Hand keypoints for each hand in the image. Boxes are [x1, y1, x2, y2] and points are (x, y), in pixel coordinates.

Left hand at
* * *
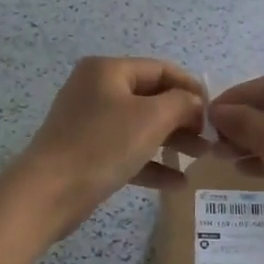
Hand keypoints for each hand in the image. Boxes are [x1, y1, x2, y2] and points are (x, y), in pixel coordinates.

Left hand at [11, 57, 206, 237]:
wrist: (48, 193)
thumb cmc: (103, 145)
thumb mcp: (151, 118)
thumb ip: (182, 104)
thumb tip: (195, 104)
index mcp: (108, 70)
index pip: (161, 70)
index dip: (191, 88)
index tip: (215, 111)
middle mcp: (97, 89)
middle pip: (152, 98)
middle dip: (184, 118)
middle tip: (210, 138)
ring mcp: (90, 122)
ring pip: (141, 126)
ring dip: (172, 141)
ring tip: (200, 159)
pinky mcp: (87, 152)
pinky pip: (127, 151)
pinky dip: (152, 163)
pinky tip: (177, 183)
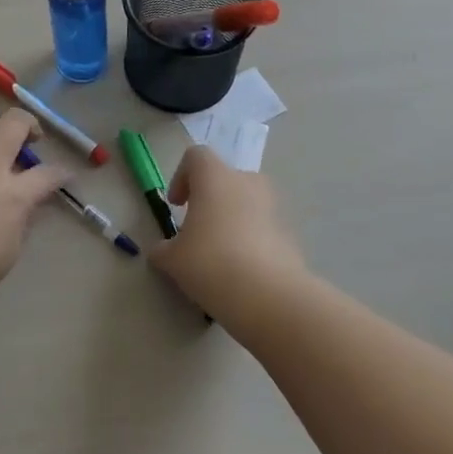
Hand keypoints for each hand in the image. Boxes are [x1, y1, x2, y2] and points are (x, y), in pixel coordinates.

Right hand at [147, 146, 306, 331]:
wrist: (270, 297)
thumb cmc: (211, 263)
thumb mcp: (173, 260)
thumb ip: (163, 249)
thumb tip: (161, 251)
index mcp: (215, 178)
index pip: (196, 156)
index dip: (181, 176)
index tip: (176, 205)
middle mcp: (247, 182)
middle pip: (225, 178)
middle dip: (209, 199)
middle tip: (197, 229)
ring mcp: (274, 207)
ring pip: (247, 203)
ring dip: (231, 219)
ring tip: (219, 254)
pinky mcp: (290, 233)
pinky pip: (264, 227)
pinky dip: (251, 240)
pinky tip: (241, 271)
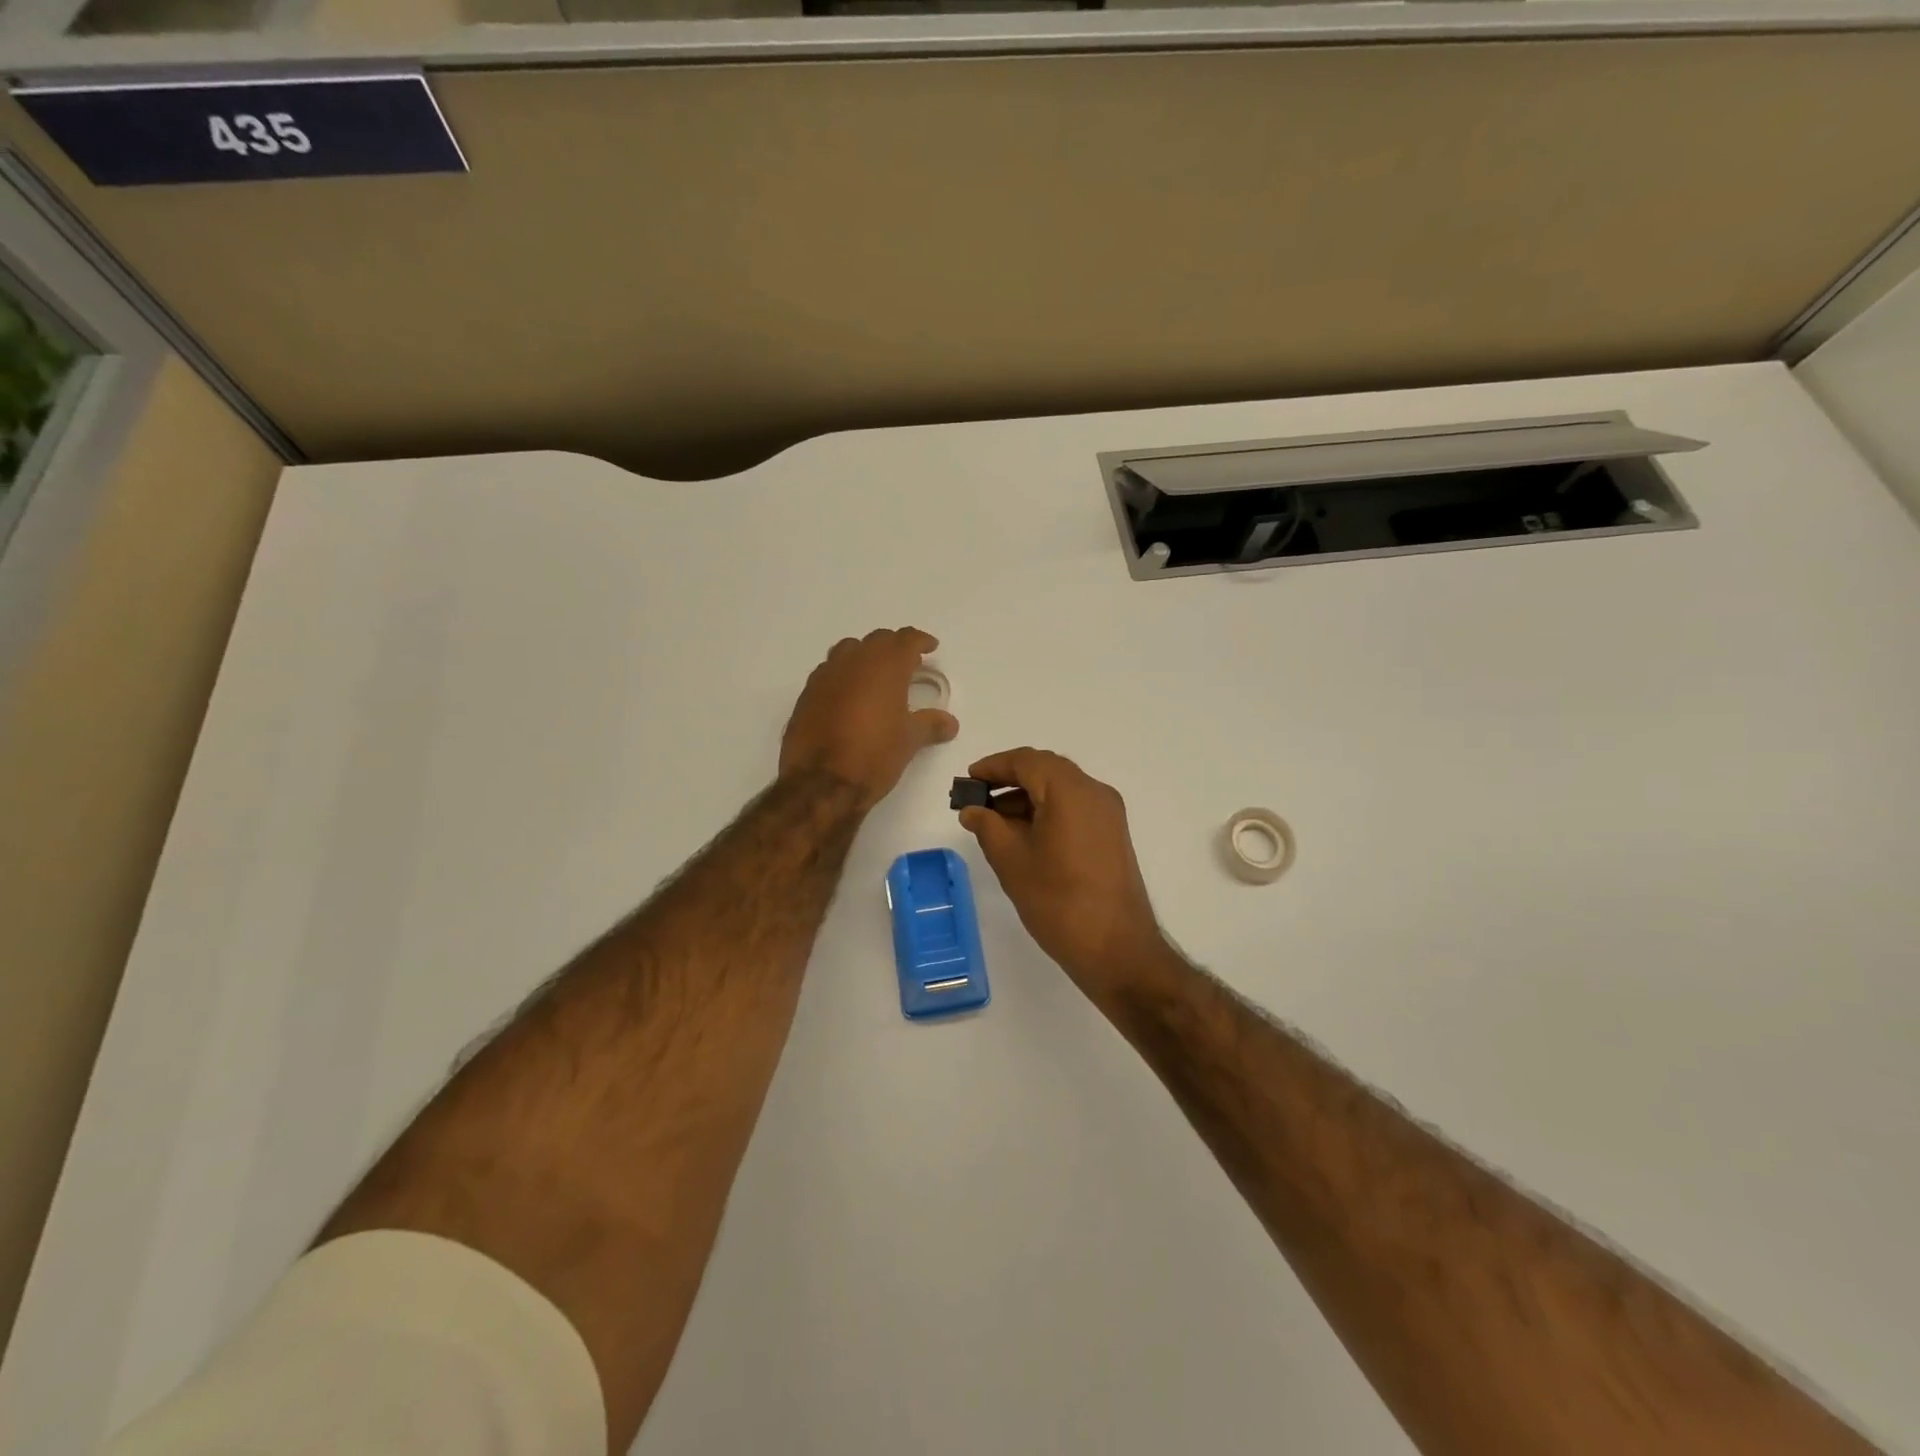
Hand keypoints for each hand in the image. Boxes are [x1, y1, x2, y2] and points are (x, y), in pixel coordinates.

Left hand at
* * *
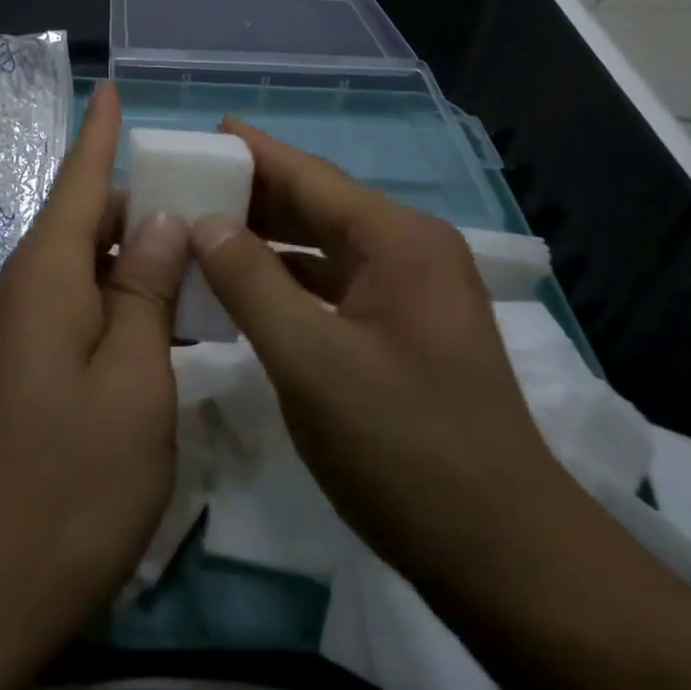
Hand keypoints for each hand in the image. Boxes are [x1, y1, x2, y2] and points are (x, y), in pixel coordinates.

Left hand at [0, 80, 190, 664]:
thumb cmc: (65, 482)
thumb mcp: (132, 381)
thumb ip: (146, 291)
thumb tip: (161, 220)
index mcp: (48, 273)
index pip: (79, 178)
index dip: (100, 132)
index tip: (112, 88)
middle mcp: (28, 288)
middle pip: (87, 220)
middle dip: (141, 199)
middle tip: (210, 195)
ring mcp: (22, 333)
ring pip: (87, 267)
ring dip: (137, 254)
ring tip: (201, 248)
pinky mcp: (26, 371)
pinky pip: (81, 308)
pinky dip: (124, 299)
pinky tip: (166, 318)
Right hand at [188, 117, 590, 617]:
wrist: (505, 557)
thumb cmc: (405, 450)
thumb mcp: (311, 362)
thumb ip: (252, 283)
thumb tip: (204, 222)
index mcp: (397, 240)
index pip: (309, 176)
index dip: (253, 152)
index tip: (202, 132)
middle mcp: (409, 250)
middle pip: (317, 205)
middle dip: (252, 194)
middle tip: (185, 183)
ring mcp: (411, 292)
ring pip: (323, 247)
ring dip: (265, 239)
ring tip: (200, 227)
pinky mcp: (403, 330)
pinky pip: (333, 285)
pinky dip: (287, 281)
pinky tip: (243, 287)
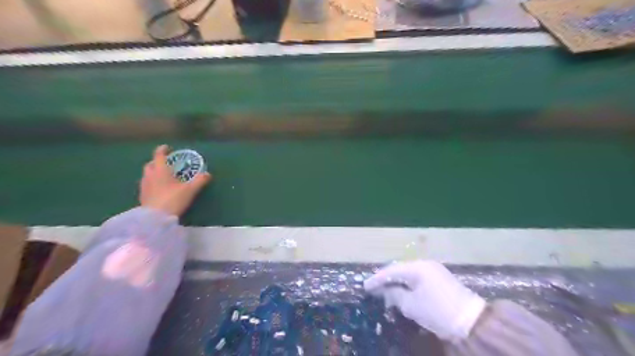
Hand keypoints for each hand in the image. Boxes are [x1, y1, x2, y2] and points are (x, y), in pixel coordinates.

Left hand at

* **TASK PROMPT**:
Return only the stretch of the material above from the line holding "pinky pip: (81, 308)" through the line holding "pinky tip: (243, 287)", copied exactly.

* **SOLUTION FOR THIS TASK**:
pinky pip: (81, 308)
pinky dip: (124, 299)
pinky tip: (166, 318)
Right hand at [188, 117, 590, 617]:
wrist: (505, 557)
thumb cmc: (405, 450)
thumb mcp: (311, 362)
thumb ip: (252, 283)
thumb tip: (204, 222)
index mcp: (397, 240)
index pip: (309, 176)
index dip: (253, 152)
index tip: (202, 132)
middle mcp: (409, 250)
middle pip: (317, 205)
middle dip: (252, 194)
middle tip: (185, 183)
ring mcp: (411, 292)
ring pip: (323, 247)
ring dip: (265, 239)
ring tip: (200, 227)
pinky mcp: (403, 330)
pinky pip: (333, 285)
pinky dip: (287, 281)
pinky tip: (243, 287)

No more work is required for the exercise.